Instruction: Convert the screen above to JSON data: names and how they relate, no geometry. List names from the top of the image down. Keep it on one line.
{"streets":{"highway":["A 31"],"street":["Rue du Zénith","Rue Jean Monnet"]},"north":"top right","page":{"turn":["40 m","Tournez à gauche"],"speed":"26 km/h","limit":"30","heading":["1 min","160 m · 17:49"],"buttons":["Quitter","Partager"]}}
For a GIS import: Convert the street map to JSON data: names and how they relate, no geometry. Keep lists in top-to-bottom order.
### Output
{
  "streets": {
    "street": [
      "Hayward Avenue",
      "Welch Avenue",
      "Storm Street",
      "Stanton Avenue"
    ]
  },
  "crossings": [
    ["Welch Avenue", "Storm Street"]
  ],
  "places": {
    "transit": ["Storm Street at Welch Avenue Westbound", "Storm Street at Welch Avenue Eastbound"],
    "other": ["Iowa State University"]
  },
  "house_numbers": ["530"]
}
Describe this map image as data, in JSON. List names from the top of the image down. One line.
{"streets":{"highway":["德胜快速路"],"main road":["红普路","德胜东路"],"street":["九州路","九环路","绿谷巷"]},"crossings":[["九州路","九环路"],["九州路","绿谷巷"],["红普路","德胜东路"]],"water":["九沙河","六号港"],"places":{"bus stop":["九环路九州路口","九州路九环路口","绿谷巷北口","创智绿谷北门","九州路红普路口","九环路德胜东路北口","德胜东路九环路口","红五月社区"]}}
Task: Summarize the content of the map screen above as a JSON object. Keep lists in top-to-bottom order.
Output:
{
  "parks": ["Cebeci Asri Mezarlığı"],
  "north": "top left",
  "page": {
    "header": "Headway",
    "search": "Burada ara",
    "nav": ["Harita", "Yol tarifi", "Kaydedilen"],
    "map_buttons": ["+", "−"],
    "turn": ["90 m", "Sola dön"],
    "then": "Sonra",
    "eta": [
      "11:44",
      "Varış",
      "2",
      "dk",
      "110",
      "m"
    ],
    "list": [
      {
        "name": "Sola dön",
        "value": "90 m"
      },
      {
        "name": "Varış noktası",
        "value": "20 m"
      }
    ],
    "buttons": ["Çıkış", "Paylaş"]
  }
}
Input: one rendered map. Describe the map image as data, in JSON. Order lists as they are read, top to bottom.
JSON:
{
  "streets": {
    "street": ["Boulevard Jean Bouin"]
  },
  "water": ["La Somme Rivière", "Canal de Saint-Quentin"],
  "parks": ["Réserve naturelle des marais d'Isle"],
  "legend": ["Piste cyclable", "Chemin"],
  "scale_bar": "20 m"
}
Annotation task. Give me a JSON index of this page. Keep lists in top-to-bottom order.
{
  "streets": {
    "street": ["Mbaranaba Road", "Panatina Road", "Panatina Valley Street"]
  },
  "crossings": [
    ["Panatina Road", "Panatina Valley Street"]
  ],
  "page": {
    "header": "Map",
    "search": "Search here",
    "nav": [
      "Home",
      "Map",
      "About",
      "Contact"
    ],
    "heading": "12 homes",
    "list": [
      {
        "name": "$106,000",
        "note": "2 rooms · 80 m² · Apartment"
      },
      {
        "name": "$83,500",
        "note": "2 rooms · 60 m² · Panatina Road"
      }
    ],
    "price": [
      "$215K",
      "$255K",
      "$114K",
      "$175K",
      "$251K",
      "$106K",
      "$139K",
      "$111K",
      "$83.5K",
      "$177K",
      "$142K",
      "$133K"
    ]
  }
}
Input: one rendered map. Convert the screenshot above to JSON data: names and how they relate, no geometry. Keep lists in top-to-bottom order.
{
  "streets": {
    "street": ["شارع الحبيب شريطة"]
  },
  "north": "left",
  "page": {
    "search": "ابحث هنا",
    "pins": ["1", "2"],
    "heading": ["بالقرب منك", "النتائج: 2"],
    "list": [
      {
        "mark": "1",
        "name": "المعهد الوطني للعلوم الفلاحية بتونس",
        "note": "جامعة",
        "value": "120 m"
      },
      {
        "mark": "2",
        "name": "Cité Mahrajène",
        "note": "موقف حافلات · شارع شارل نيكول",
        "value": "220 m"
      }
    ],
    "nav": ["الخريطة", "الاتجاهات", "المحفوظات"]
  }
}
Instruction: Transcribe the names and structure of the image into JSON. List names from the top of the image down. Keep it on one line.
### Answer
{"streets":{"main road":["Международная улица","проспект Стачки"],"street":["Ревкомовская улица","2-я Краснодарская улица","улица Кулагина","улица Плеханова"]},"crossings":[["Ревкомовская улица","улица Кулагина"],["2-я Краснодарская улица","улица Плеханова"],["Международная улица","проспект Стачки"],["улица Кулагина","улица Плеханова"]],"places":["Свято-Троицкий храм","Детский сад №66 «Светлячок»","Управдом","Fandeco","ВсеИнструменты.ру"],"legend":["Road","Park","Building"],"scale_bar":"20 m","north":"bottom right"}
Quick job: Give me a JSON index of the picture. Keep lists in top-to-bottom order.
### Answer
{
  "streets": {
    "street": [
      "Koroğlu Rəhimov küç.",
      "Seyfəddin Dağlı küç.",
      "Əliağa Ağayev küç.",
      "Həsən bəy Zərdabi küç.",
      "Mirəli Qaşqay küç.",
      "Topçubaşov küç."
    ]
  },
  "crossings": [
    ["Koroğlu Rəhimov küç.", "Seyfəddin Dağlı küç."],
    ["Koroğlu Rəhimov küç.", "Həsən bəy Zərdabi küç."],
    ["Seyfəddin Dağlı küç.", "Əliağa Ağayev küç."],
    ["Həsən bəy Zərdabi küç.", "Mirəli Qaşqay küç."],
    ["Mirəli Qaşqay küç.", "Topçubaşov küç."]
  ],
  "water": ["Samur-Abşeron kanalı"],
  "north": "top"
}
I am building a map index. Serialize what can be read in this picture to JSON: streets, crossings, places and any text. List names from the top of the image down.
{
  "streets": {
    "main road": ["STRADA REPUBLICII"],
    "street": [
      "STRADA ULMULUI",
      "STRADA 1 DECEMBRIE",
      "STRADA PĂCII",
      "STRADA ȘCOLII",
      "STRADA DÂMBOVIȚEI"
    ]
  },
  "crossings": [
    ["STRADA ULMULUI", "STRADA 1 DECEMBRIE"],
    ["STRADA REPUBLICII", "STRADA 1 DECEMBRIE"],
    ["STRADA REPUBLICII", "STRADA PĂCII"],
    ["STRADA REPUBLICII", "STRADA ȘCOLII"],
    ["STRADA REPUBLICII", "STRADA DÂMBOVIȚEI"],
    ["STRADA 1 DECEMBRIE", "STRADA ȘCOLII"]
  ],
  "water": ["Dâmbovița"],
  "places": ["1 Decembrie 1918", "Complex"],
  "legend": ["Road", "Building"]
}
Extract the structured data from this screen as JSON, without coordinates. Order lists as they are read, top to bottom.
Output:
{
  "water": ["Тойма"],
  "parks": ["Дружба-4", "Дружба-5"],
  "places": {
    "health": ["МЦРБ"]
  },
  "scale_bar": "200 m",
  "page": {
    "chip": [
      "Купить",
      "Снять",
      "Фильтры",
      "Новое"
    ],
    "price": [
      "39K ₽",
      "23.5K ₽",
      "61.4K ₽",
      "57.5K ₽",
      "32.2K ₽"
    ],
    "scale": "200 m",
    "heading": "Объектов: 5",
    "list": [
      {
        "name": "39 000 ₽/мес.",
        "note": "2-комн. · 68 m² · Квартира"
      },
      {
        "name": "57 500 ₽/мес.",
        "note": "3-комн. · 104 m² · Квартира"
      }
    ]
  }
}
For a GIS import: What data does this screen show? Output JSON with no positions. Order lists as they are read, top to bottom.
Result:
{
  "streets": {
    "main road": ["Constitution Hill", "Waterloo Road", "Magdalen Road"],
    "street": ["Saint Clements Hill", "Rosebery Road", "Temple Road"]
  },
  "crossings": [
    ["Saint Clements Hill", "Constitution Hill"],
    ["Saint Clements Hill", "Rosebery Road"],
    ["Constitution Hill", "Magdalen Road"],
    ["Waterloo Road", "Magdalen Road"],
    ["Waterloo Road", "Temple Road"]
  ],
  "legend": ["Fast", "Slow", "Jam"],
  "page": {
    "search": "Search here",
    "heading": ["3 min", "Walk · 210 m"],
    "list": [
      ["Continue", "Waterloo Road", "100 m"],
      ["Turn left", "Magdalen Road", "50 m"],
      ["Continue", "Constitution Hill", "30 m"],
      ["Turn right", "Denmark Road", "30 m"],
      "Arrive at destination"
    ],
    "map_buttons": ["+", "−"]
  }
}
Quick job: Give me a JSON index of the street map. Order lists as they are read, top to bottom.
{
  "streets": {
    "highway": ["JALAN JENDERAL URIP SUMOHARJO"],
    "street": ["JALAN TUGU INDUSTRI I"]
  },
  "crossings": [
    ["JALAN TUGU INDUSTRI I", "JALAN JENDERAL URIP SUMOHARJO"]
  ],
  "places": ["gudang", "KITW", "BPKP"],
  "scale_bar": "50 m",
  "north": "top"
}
━━━━━━━━━━━━━━━━━━━━━━━━━━━━━━
• Directions
For each line in the data that contains the string "import", give a copy of that line.

• Output
For a GIS import: Convert the street map to JSON data: names and how they relate, no geometry. Keep lists in top-to-bottom order.
For a GIS import: What data does this screen show? Output JSON with no positions. Order lists as they are read, top to bottom.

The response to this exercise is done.